When Liverpool had sustained possession, Mané and Salah held wide positions, which led to space being created centrally for vertical passes into Jota, with Henderson and Jones making supporting runs. Mané and Jota rotated on occasion, but Liverpool were sure to attack with more width after struggling initially.
Whenever City narrowed to cut off passes to the centre-forward, Liverpool built out to their wide players, and it was Salah and Mané who combined for the opening goal. Mané made a run across the City back line to receive in behind and finish past Ederson.
Roberto Firmino then replaced Jota, but Liverpool continued to focus on playing around their opponents. Underlapping runs from their full-backs were used as a decoy, and play was switched out to Salah or Mané as often as possible. Once Liverpool had pushed City back into a lower block, Salah and Mané then narrowed to attack through the inside channels. Salah later put the hosts 2-1 up after a superb individual goal having come in off the flank.
When Liverpool’s midfielders dropped into defence, their full-backs moved forward to support Mané and Salah out wide, and when the full-backs were more reserved, Henderson and Jones pushed higher. However, Liverpool could not break through City for a third time and, after being pegged back by De Bruyne’s equaliser, they could not find a winner.

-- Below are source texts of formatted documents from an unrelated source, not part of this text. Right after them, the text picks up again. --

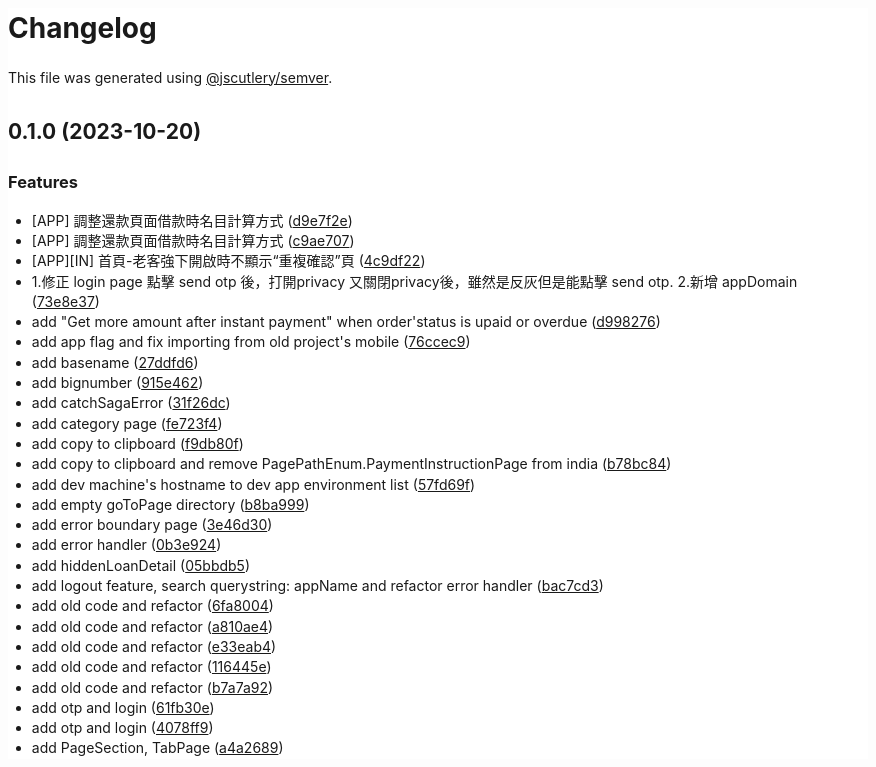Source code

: # Changelog

This file was generated using [@jscutlery/semver](https://github.com/jscutlery/semver).

## 0.1.0 (2023-10-20)


### Features

* [APP] 調整還款頁面借款時名目計算方式 ([d9e7f2e](http://git.xu-jie-tech.com/frontend/frontend/commit/d9e7f2ee2b04dfc7f52a3c44755328efd3447121))
* [APP] 調整還款頁面借款時名目計算方式 ([c9ae707](http://git.xu-jie-tech.com/frontend/frontend/commit/c9ae70760e9df381064a3579b75856c66de58e7f))
* [APP][IN] 首頁-老客強下開啟時不顯示“重複確認”頁 ([4c9df22](http://git.xu-jie-tech.com/frontend/frontend/commit/4c9df22bc1f0f77381d745b7a09f942eecd9d578))
* 1.修正 login page 點擊 send otp 後，打開privacy 又關閉privacy後，雖然是反灰但是能點擊 send otp. 2.新增 appDomain ([73e8e37](http://git.xu-jie-tech.com/frontend/frontend/commit/73e8e374e3b5a170f6845c0e5d6506a771500cfb))
* add "Get more amount after instant payment" when order'status is upaid or overdue ([d998276](http://git.xu-jie-tech.com/frontend/frontend/commit/d998276ccdb823816f4249b7ff4b47e375656034))
* add app flag and fix importing from old project's mobile ([76ccec9](http://git.xu-jie-tech.com/frontend/frontend/commit/76ccec91d721247b275e1777baa5d7f317e2c092))
* add basename ([27ddfd6](http://git.xu-jie-tech.com/frontend/frontend/commit/27ddfd64b9681e0e85a4d15cff8d9c9aecf43dc9))
* add bignumber ([915e462](http://git.xu-jie-tech.com/frontend/frontend/commit/915e462d36d4677ad04e93ad6dfbb6e60524bb55))
* add catchSagaError ([31f26dc](http://git.xu-jie-tech.com/frontend/frontend/commit/31f26dc7bceab2ab004cb5a4250f276a04080084))
* add category page ([fe723f4](http://git.xu-jie-tech.com/frontend/frontend/commit/fe723f4cf72898ab38e7e2ceb579361bcd3c5dac))
* add copy to clipboard ([f9db80f](http://git.xu-jie-tech.com/frontend/frontend/commit/f9db80f36e9cc3886611dbc2d181c651003c4864))
* add copy to clipboard and remove PagePathEnum.PaymentInstructionPage from india ([b78bc84](http://git.xu-jie-tech.com/frontend/frontend/commit/b78bc84beaa8df44a989344fa12be914feb3b53f))
* add dev machine's hostname to dev app environment list ([57fd69f](http://git.xu-jie-tech.com/frontend/frontend/commit/57fd69fd9edb7dbf8cc263adbb11722c98fd0d40))
* add empty goToPage directory ([b8ba999](http://git.xu-jie-tech.com/frontend/frontend/commit/b8ba9996c50ce50570745c94672e3a82d01c14a1))
* add error boundary page ([3e46d30](http://git.xu-jie-tech.com/frontend/frontend/commit/3e46d30d918c8a32f0d4b4dbdb683849f23ae41d))
* add error handler ([0b3e924](http://git.xu-jie-tech.com/frontend/frontend/commit/0b3e9241f2e05dc9aa2c24c4b50999e77ed52b53))
* add hiddenLoanDetail ([05bbdb5](http://git.xu-jie-tech.com/frontend/frontend/commit/05bbdb5423c4e1c2c605156e012ce5996836f00d))
* add logout feature, search querystring: appName and refactor error handler ([bac7cd3](http://git.xu-jie-tech.com/frontend/frontend/commit/bac7cd3bb0316693296824c305778b32a245045d))
* add old code and refactor ([6fa8004](http://git.xu-jie-tech.com/frontend/frontend/commit/6fa8004eb69eb5c1a3586d78a24e9906e9b76e77))
* add old code and refactor ([a810ae4](http://git.xu-jie-tech.com/frontend/frontend/commit/a810ae40a8e313521fca635a1f1b296438db55ec))
* add old code and refactor ([e33eab4](http://git.xu-jie-tech.com/frontend/frontend/commit/e33eab4ec3eaa362ed332cfef8f312cd0ccefaab))
* add old code and refactor ([116445e](http://git.xu-jie-tech.com/frontend/frontend/commit/116445e89a6ca05a88de3fae55ef4ede7453d5cf))
* add old code and refactor ([b7a7a92](http://git.xu-jie-tech.com/frontend/frontend/commit/b7a7a92c20d8bca3850c0558c080b81eab18933d))
* add otp and login ([61fb30e](http://git.xu-jie-tech.com/frontend/frontend/commit/61fb30eaec2ec44bda4c33ff2a34819f06c56d55))
* add otp and login ([4078ff9](http://git.xu-jie-tech.com/frontend/frontend/commit/4078ff95f8bdb9999ef0ac24832cc316bc0bcc84))
* add PageSection, TabPage ([a4a2689](http://git.xu-jie-tech.com/frontend/frontend/commit/a4a2689e9f25d4b870c09dd28bd510d00d6cfa39))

Pep Guardiola set Manchester City up in a 4-3-3 when in possession, and they came up against Liverpool’s 4-3-3 block. Jack Grealish started as City's centre-forward, supported by Phil Foden on the left, and Gabriel Jesus on the right. Attacking midfielders Bernardo Silva and Kevin De Bruyne widened as City moved the ball to their full-backs, and they were able to connect the full-backs to the wingers. Grealish dropped centrally to add another number in central midfield, and Jesus and Foden offered direct runs in behind Liverpool’s defence. The midfielders or full-backs then played forward passes around the hosts’ back line to find these runs in behind.
When Grealish dropped, Jesus stayed wide on the right, and De Bruyne did not make a forward run, City lacked threat on their right, but the combinations on their left involving Silva, João Cancelo, Foden, and sometimes Grealish, provided a more effective route forwards. Ederson’s range of passing further helped on this side, with the goalkeeper making some outrageous passes from deep.
Once De Bruyne and Silva positioned themselves in the inside channels to receive off the shoulder of Liverpool’s far-side central midfielder, their attacking play carried much more threat. When this happened, they no longer required Grealish to drop from centre-forward, as the midfield could link into their wingers. Out wide, Foden was particularly threatening up against James Milner.
City continued to look to play around Liverpool’s narrow 4-3-3, and overlapping runs from right-back Kyle Walker played a big role in increasing their threat down that flank. One of these runs from Walker helped Jesus drive inside from the right, and he play Foden in on the left, who finished well across goal to equalise.
City continued to build into the attacking midfielders in the inside channels, before working the ball wide for the wingers, but their wide players also dropped deep on occasion, with the closest attacking midfielder – usually De Bruyne on the right side – running through the inside channel. De Bruyne’s high and narrow position on the right throughout the second half meant City were much less reliant on their left side. This gave them a better overall attacking balance in the second half, and each of their two goals stemmed from play on opposite sides of the pitch.